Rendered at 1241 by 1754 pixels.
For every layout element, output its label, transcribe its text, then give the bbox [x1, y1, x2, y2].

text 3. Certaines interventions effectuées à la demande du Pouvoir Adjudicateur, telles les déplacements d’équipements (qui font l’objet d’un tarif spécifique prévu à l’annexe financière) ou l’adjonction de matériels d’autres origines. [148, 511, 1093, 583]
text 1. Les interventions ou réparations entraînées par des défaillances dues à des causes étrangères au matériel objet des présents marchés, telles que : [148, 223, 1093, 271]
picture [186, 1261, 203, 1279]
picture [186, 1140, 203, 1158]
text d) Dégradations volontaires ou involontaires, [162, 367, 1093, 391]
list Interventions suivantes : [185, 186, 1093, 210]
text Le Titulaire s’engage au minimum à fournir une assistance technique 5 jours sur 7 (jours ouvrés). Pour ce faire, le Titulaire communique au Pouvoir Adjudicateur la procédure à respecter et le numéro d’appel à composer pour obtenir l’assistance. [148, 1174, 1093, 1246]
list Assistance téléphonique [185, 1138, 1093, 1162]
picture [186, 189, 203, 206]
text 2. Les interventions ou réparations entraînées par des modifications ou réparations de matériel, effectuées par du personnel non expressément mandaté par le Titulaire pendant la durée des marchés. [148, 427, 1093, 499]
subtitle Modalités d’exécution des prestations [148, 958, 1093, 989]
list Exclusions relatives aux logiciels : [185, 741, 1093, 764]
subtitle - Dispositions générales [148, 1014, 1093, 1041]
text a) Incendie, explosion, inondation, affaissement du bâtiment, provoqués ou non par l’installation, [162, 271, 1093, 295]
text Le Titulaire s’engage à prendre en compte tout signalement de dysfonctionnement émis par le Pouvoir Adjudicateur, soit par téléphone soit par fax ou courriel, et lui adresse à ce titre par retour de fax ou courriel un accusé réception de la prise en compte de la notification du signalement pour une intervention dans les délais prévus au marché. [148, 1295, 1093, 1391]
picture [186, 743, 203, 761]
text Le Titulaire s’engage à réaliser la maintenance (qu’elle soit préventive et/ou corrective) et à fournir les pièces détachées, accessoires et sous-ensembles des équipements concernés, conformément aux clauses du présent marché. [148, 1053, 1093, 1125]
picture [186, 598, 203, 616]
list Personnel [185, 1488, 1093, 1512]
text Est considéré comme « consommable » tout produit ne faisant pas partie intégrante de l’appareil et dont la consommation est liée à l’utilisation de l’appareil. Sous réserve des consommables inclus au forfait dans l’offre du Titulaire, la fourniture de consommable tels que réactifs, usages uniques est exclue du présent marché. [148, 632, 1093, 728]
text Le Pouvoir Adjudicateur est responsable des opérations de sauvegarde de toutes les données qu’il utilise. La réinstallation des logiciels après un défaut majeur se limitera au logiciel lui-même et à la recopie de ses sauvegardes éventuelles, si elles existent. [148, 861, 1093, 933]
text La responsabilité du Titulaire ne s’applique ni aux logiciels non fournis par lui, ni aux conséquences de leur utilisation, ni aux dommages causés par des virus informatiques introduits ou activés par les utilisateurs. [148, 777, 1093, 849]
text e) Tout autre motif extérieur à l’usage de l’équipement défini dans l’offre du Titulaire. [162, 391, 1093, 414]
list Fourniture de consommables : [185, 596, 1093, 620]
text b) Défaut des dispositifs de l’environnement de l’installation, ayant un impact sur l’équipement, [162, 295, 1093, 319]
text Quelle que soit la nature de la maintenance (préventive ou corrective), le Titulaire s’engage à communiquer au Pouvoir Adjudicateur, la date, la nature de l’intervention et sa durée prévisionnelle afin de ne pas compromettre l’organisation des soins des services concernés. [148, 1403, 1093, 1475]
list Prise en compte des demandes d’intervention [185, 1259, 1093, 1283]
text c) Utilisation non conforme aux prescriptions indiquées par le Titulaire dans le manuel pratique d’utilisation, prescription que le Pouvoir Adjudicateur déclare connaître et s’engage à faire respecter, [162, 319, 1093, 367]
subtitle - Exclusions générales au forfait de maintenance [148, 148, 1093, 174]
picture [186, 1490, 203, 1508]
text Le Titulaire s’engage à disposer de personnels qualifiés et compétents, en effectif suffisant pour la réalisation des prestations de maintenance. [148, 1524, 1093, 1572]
════════════════
• Your goal
Give back the full listing exactly as it stands above.

• Response box
Rendered at 1241 by 1754 pixels.
For every layout element, output its label, transcribe its text, then give the bbox [x1, y1, x2, y2].

text 3. Certaines interventions effectuées à la demande du Pouvoir Adjudicateur, telles les déplacements d’équipements (qui font l’objet d’un tarif spécifique prévu à l’annexe financière) ou l’adjonction de matériels d’autres origines. [148, 511, 1093, 583]
text 1. Les interventions ou réparations entraînées par des défaillances dues à des causes étrangères au matériel objet des présents marchés, telles que : [148, 223, 1093, 271]
picture [186, 1261, 203, 1279]
picture [186, 1140, 203, 1158]
text d) Dégradations volontaires ou involontaires, [162, 367, 1093, 391]
list Interventions suivantes : [185, 186, 1093, 210]
text Le Titulaire s’engage au minimum à fournir une assistance technique 5 jours sur 7 (jours ouvrés). Pour ce faire, le Titulaire communique au Pouvoir Adjudicateur la procédure à respecter et le numéro d’appel à composer pour obtenir l’assistance. [148, 1174, 1093, 1246]
list Assistance téléphonique [185, 1138, 1093, 1162]
picture [186, 189, 203, 206]
text 2. Les interventions ou réparations entraînées par des modifications ou réparations de matériel, effectuées par du personnel non expressément mandaté par le Titulaire pendant la durée des marchés. [148, 427, 1093, 499]
subtitle Modalités d’exécution des prestations [148, 958, 1093, 989]
list Exclusions relatives aux logiciels : [185, 741, 1093, 764]
subtitle - Dispositions générales [148, 1014, 1093, 1041]
text a) Incendie, explosion, inondation, affaissement du bâtiment, provoqués ou non par l’installation, [162, 271, 1093, 295]
text Le Titulaire s’engage à prendre en compte tout signalement de dysfonctionnement émis par le Pouvoir Adjudicateur, soit par téléphone soit par fax ou courriel, et lui adresse à ce titre par retour de fax ou courriel un accusé réception de la prise en compte de la notification du signalement pour une intervention dans les délais prévus au marché. [148, 1295, 1093, 1391]
picture [186, 743, 203, 761]
text Le Titulaire s’engage à réaliser la maintenance (qu’elle soit préventive et/ou corrective) et à fournir les pièces détachées, accessoires et sous-ensembles des équipements concernés, conformément aux clauses du présent marché. [148, 1053, 1093, 1125]
picture [186, 598, 203, 616]
list Personnel [185, 1488, 1093, 1512]
text Est considéré comme « consommable » tout produit ne faisant pas partie intégrante de l’appareil et dont la consommation est liée à l’utilisation de l’appareil. Sous réserve des consommables inclus au forfait dans l’offre du Titulaire, la fourniture de consommable tels que réactifs, usages uniques est exclue du présent marché. [148, 632, 1093, 728]
text Le Pouvoir Adjudicateur est responsable des opérations de sauvegarde de toutes les données qu’il utilise. La réinstallation des logiciels après un défaut majeur se limitera au logiciel lui-même et à la recopie de ses sauvegardes éventuelles, si elles existent. [148, 861, 1093, 933]
text La responsabilité du Titulaire ne s’applique ni aux logiciels non fournis par lui, ni aux conséquences de leur utilisation, ni aux dommages causés par des virus informatiques introduits ou activés par les utilisateurs. [148, 777, 1093, 849]
text e) Tout autre motif extérieur à l’usage de l’équipement défini dans l’offre du Titulaire. [162, 391, 1093, 414]
list Fourniture de consommables : [185, 596, 1093, 620]
text b) Défaut des dispositifs de l’environnement de l’installation, ayant un impact sur l’équipement, [162, 295, 1093, 319]
text Quelle que soit la nature de la maintenance (préventive ou corrective), le Titulaire s’engage à communiquer au Pouvoir Adjudicateur, la date, la nature de l’intervention et sa durée prévisionnelle afin de ne pas compromettre l’organisation des soins des services concernés. [148, 1403, 1093, 1475]
list Prise en compte des demandes d’intervention [185, 1259, 1093, 1283]
text c) Utilisation non conforme aux prescriptions indiquées par le Titulaire dans le manuel pratique d’utilisation, prescription que le Pouvoir Adjudicateur déclare connaître et s’engage à faire respecter, [162, 319, 1093, 367]
subtitle - Exclusions générales au forfait de maintenance [148, 148, 1093, 174]
picture [186, 1490, 203, 1508]
text Le Titulaire s’engage à disposer de personnels qualifiés et compétents, en effectif suffisant pour la réalisation des prestations de maintenance. [148, 1524, 1093, 1572]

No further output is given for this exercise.